Minha visão do ciclo de expansão acelerada iniciado em 1968 está registrada na minha tese de titular "Ciclo e Crise", escrita no final de 1978. Nela já constam minhas críticas ao processo de endividamento externo e à correspondente "ciranda financeira" da divida pública interna indexada, antes mesmo que os choques externos de 1979 precipitassem o país numa das maiores e mais longas crises financeiras de nossa história.
Delfim Netto, no período de 1968 a 1973, aproveitou o último suspiro de crescimento internacional antes da ruptura definitiva do sistema de Bretton Woods e surfou na onda de liquidez internacional expandindo o crédito interno e o endividamento externo que alimentou o "milagre". Já Mário Henrique Simonsen (1974/79), enfrentando a primeira crise do petróleo e do balanço de pagamentos, forçou a captação de recursos externos, aumentando o diferencial entre os juros internos e externos. Sua política monetária levou às últimas conseqüências o nosso peculiar processo de moeda indexada e de ampliação do "overnight" e endividou substancialmente as empresas estatais, para cumprir as metas do 2º PND (Plano Nacional de Desenvolvimento).
Dias Leite esteve na minha banca de professor titular da UFRJ com o dr.
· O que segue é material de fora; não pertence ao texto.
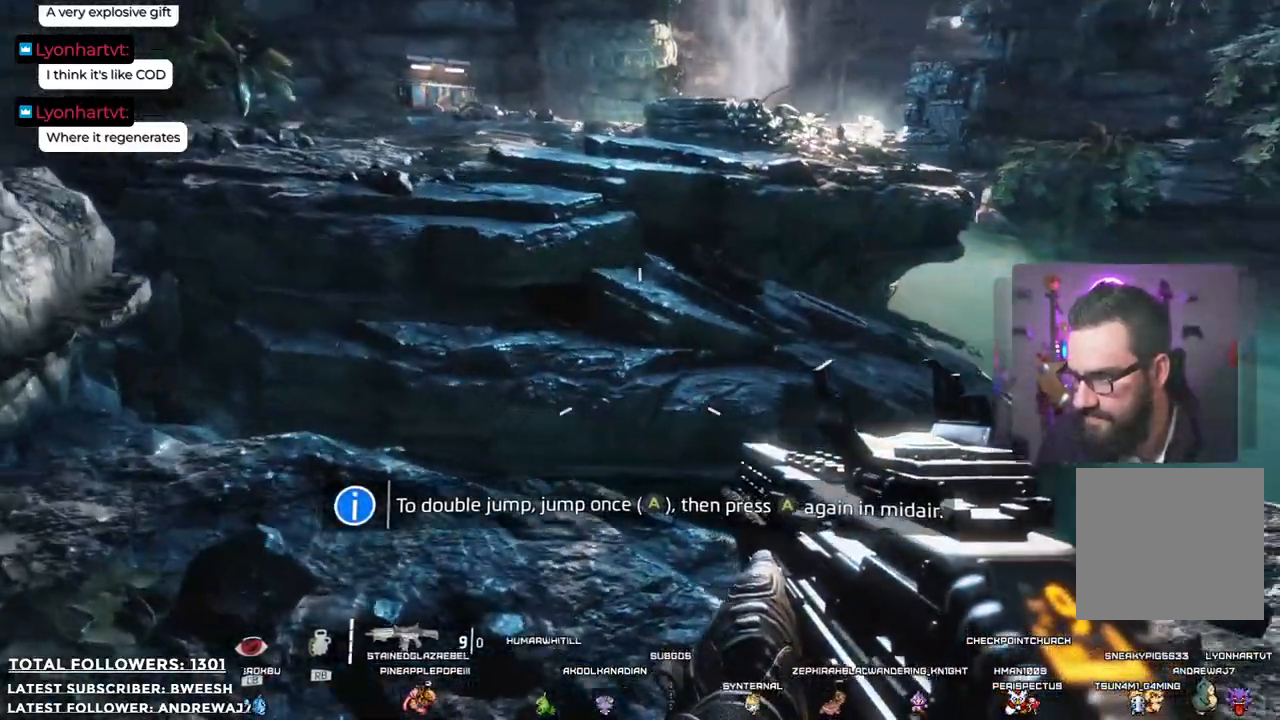
{"buttons": [], "left_stick": "center", "right_stick": "up", "events": [[34, "right_stick", "center"], [134, "left_stick", "center"], [301, "right_stick", "up"]]}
Pedro Malan. Nenhum dos dois fez reparo algum ao capítulo financeiro da tese. Malan porque, naquela altura (já se vão 25 anos), estava de acordo e era um forte opositor de Simonsen e do "Growth cum Debt", do governo Geisel. Dias Leite também achava exagerada a "marcha forçada" do programa de infra-estrutura do 2º PND. As conseqüências que uma mudança na liquidez internacional e uma subida dos juros no mercado americano (já visível no governo Carter em 1978) teriam sobre o endividamento externo eram previsíveis e levaram Simonsen a retirar-se do governo às vésperas do desastre.
Desde a crise da dívida externa, tivemos de rolar várias vezes nossa dívida pública e privada com os bancos, a taxas de juro interno e externo altíssimas, o que tornou o serviço da dívida uma armadilha infernal e o ajuste fiscal e do balanço de pagamentos uma tarefa periodicamente perdida. Em "Depois da Queda - A Economia Brasileira da Crise da Dívida aos Impasses do Real" (Belluzzo e Almeida, 2002), temos uma visão das sucessivas crises financeiras e cambiais e da impotência das nossas políticas macroeconômicas.
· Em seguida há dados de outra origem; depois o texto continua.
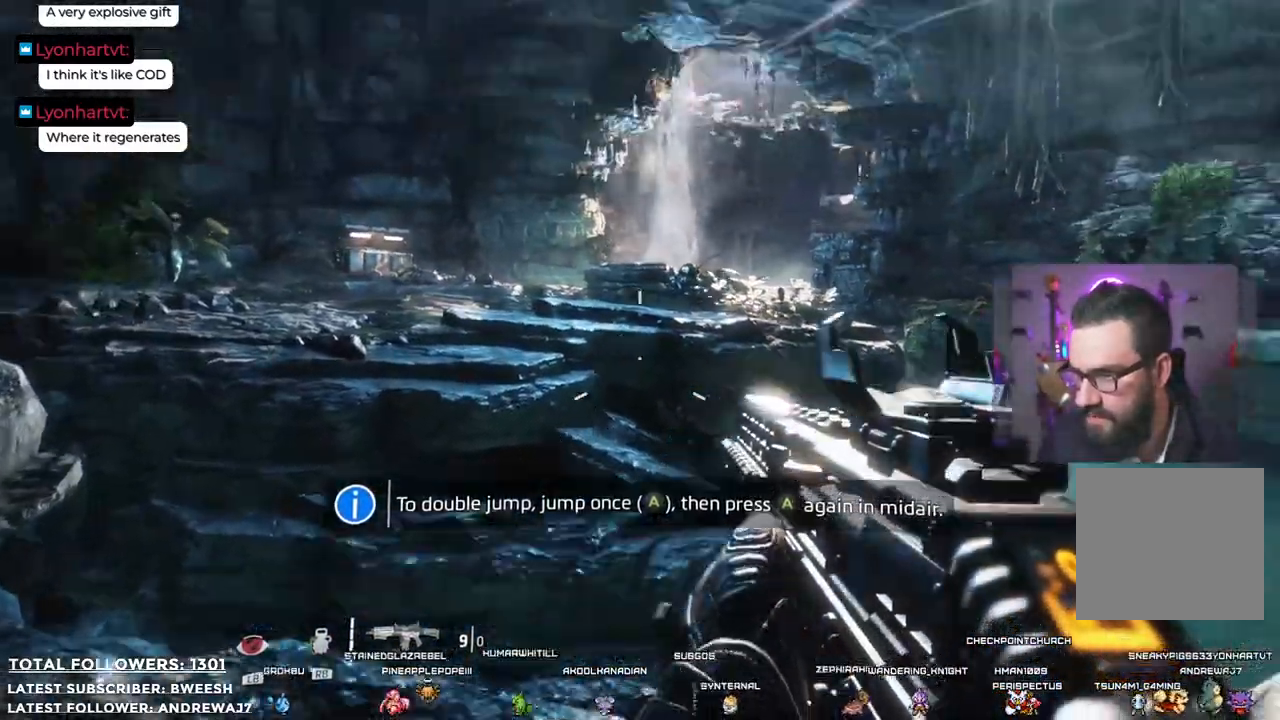
{"buttons": [], "left_stick": "center", "right_stick": "center", "events": [[84, "right_stick", "center"]]}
Malan, que conduziu a "duras penas" a etapa final da reestruturação da dívida externa no período de 1992 e 1993, teve uma vida atribulada e contraditória como economista. Ao contrário dos velhos mestres (conservadores ou progressistas), teve de esquecer o que escreveu nos saudosos tempos do Ipea (Instituto de Pesquisa Econômica Aplicada) e do Ierj (Instituto dos Economistas do Rio de Janeiro) e sustentar, como presidente do Banco Central e como ministro da Fazenda, as políticas cambial e monetária do Plano Real que levaram a um endividamento explosivo (desta vez "Debt sin Growth"). Malan terá muito o que contar, se alguma vez escrever as suas memórias, sobre as contradições da "inserção internacional" do país e da sua própria experiência no convívio com as elites de poder nacionais e internacionais.
Dias Leite, no final do livro, chega a algumas conclusões que endosso plenamente: a visão financeira dominante e as regras de "bom comportamento" com pretensões universais desviaram o pensamento econômico do final do século 20 para a ótica do curto prazo, facilitando a subordinação da expansão da base física da economia às regras do sistema financeiro e ao "stop and go" das políticas monetárias do Banco Central. Dos países em desenvolvimento, só 12 tiveram crescimento superior a 4% nas "duas décadas perdidas", dos quais 10 eram asiáticos e não aplicaram as regras do Consenso de Washington. O professor critica também o governo FHC, demonstrando que a estabilização do Plano Real levou o país a uma nova armadilha de vulnerabilidade externa.
Minha pergunta final em dezembro de 1978 era a seguinte: "Escaparemos ao vendaval não como uma ilha de prosperidade, mas como um baluarte da velha ordem, até que a nova se instaure lentamente?". Não escapamos ao vendaval que se avizinhava. O regime autoritário ruiu, mas entramos em hiperinflação. A "nova ordem globalizada" e as políticas neoliberais não nos foram favoráveis, situação que antevi no meu artigo de 1985 intitulado "Retomada da Hegemonia Americana".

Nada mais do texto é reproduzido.